▸ **PROVIDED RECORDS**:
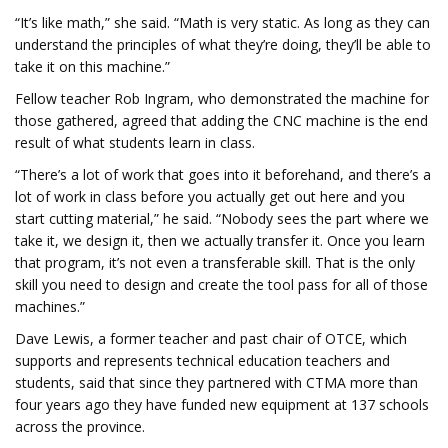
“It’s like math,” she said. “Math is very static. As long as they can
understand the principles of what they’re doing, they’ll be able to
take it on this machine.”
Fellow teacher Rob Ingram, who demonstrated the machine for
those gathered, agreed that adding the CNC machine is the end
result of what students learn in class.
“There’s a lot of work that goes into it beforehand, and there’s a
lot of work in class before you actually get out here and you
start cutting material,” he said. “Nobody sees the part where we
take it, we design it, then we actually transfer it. Once you learn
that program, it’s not even a transferable skill. That is the only
skill you need to design and create the tool pass for all of those
machines.”
Dave Lewis, a former teacher and past chair of OTCE, which
supports and represents technical education teachers and
students, said that since they partnered with CTMA more than
four years ago they have funded new equipment at 137 schools
across the province.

▸ **WORK ITEM**: Word for word, give the data above again, without any images.

▸ **RESPONSE BELOW**:
“It’s like math,” she said. “Math is very static. As long as they can
understand the principles of what they’re doing, they’ll be able to
take it on this machine.”
Fellow teacher Rob Ingram, who demonstrated the machine for
those gathered, agreed that adding the CNC machine is the end
result of what students learn in class.
“There’s a lot of work that goes into it beforehand, and there’s a
lot of work in class before you actually get out here and you
start cutting material,” he said. “Nobody sees the part where we
take it, we design it, then we actually transfer it. Once you learn
that program, it’s not even a transferable skill. That is the only
skill you need to design and create the tool pass for all of those
machines.”
Dave Lewis, a former teacher and past chair of OTCE, which
supports and represents technical education teachers and
students, said that since they partnered with CTMA more than
four years ago they have funded new equipment at 137 schools
across the province.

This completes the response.